La scène, enveloppée d’obscurité, s’éclaire très lentement. Petit à petit, on découvre, surmontée d’une lampe, la tête du comédien à son bureau qui trône au centre de la pièce. L’ambiance est posée, beckettienne au possible. Krapp, écrivain raté, s’apprête à écouter un enregistrement vieux de trente ans. Il cherche la bobine 5 de la boite 3. « Bobine », il répète amusé ce mot qui s’aiguise sur le « i », avec des inflexions à la Antonin Artaud. La voilà, cette bobine qu’il cale sur son magnétophone, un appareil ancien qui semble fonctionner pour de vrai, à moins que le son ne vienne de la régie. Quand il ne comprend pas un mot, comme « viduité », l’homme arrête la bande et va chercher dans le dictionnaire. État de veuvage. Il s’interrompt aussi lorsque les souvenirs sont trop pressants, prégnants, va boire un coup dans une coulisse. Ces bribes de monologues dévoilent un tempérament vif, acrimonieux, exaspéré. Serge Merlin est parfaitement saisissant dans son rôle.

Après l’écoute, Krapp enregistre une nouvelle bobine et commence par lâcher, excédé : « Viens d’écouter ce pauvre petit crétin pour qui je me prenais il y a trente ans, difficile de croire que j’aie jamais été con à ce point-là. » La bande ancienne résonne avec la nouvelle : à une femme au visage enchanteur répond la vieille décharnée qui semble sa partenaire occasionnelle. Un passage est écouté deux fois, souvenir de bonheur indicible lors d’une promenade en barque avec son ancienne compagne, dérivant dans les roseaux… Contraste extrême entre ce bonheur serein et une solitude actuelle, plongée dans les ténèbres et le silence, comme au milieu d’une terre inhabitée.

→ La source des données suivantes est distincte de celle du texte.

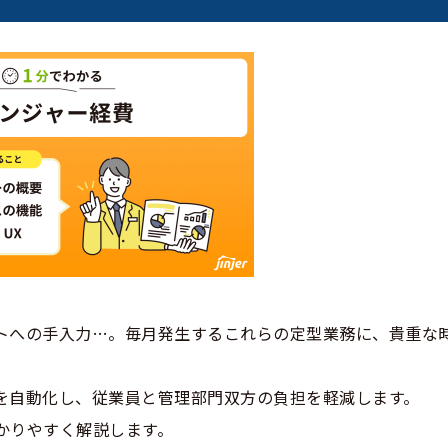
トへの手入力…。毎月発生するこれらの定型業務に、貴重な
を自動化し、従業員と管理部門双方の負担を軽減します。
かりやすく解説します。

Alain Françon avait déjà mis en scène Serge Merlin, en compagnie de trois autres comédiens, dans Fin de Partie (voir la vidéo). Ici, au théâtre de l’Œuvre, une salle curieuse et très belle où la scène occupe autant d’espace que le public, la mise en scène d’Alain Françon est sobre et épurée comme la souhaitait l’auteur. La diction de Serge Merlin, hachée, ménage des pauses là où l’on ne les attend pas, sans doute pour interroger perpétuellement le sens de ces phrases que Beckett avait écrites en anglais, avant de les traduire dans sa langue d’adoption.